Some Data Is Best Left Unsaid
The Hechinger Report’s latest concoction is Jon Marcus’ article “A trend colleges might not want applicants to notice: It’s becoming easier to get in.”[1] It doesn’t deserve a full read because right off the bat, it tries to to pull the wool over your eyes:
As enrollment in colleges and universities continues to decline — down by more than 2 million students, or 10 percent, in the 10 years ending 2022 — they’re not only casting wider nets.
Continues to decline? There appears to be a hole–a big one–in this reporting. Why stop at 2022? Why not 2023 and 2024? The answer: because reporting the past two years would reveal a back-to-back increase in college enrollment. As reported by the National Student Clearinghouse:[2]

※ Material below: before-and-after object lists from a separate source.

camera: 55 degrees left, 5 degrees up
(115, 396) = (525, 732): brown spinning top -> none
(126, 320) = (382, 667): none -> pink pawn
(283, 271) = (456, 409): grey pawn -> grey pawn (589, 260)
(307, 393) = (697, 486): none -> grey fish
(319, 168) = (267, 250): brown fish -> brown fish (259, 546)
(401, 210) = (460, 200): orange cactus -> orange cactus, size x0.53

- Undergraduate enrollment [in fall 2023] increased for the first time since the pandemic began, rising by 2.1 percent compared to 2022 and exceeding 2021 enrollment by 1.2 percent.
- Undergraduate enrollment grew 2.5 percent (+359,000) in spring 2024, marking the second consecutive semester of enrollment growth following years of decline during the pandemic.
- Preliminary data for fall 2024 shows undergraduate enrollment increasing 3 percent. All sectors are seeing growth in the number of undergraduates this fall.
So “continues to decline” can be true only if you omit 2023 and 2024 from the story. That doesn’t look like “unbiased reporting”; it looks like an omission meant to bolster a negative story.